My darling, when it comes
right down to it
and the light fails and the fog rolls in
and you're trapped in your overturned body
under a blanket or burning car,

and the red flame is seeping out of you
and igniting the tarmac beside you head
or else the floor, or else the pillow,
none of us is;
or else we all are.

-------

Now I want to read every poem Atwood has written. Any suggestions on which of her poetry collections is the must-have not to be missed book?

10avaland
feb. 20, 2011, 3:42 pm

I don't have them all, maybe only 4 or 5. I say just pick one and go!

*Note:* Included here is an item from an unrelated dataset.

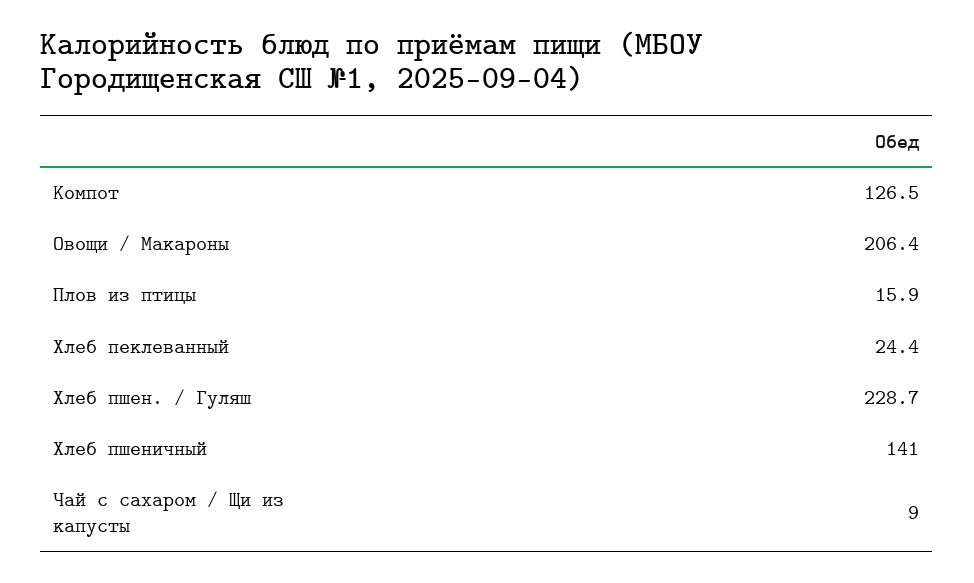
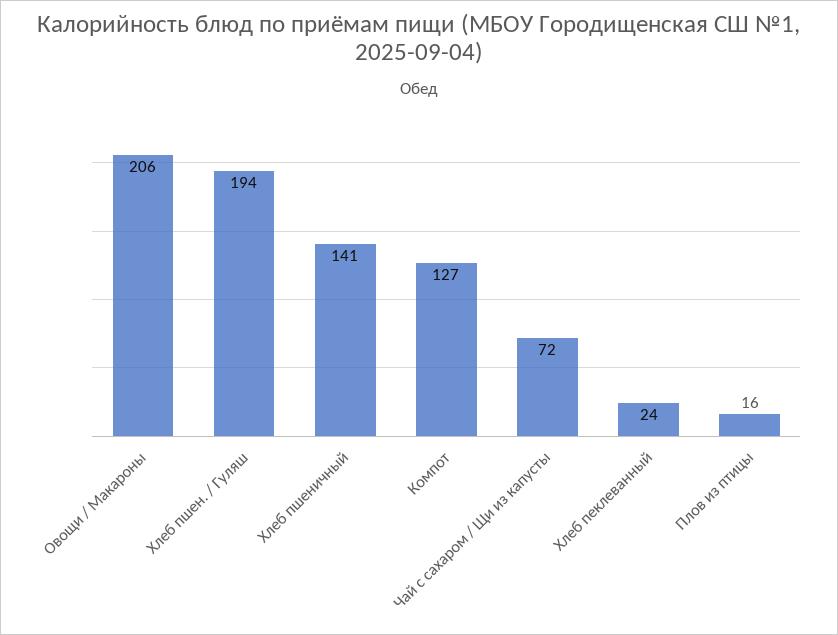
Хлеб пшен. / Гуляш: 228.7 -> 194
Чай с сахаром / Щи из капусты: 9 -> 72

Hey this one and the Sandburg both have fog in them (I memorized the Sandburg when I was about 12 and can still recite it...)

11Cait86
feb. 20, 2011, 3:54 pm

I love The Circle Game, The Animals in that Country, and The Journals of Susanna Moodie. They are all earlier collections; I haven't read much of her more recent poetry.

12frahealee
Editat: jul. 21, 2022, 4:12 pm

Aquest missatge ha estat suprimit pel seu autor.

13avaland
feb. 26, 2018, 11:59 am

>12 frahealee: I can see why you chose Surfacing! I like to do the reverse—read the poetry by authors whose fiction I also read (although I do read poetry by people who do not write fiction, too).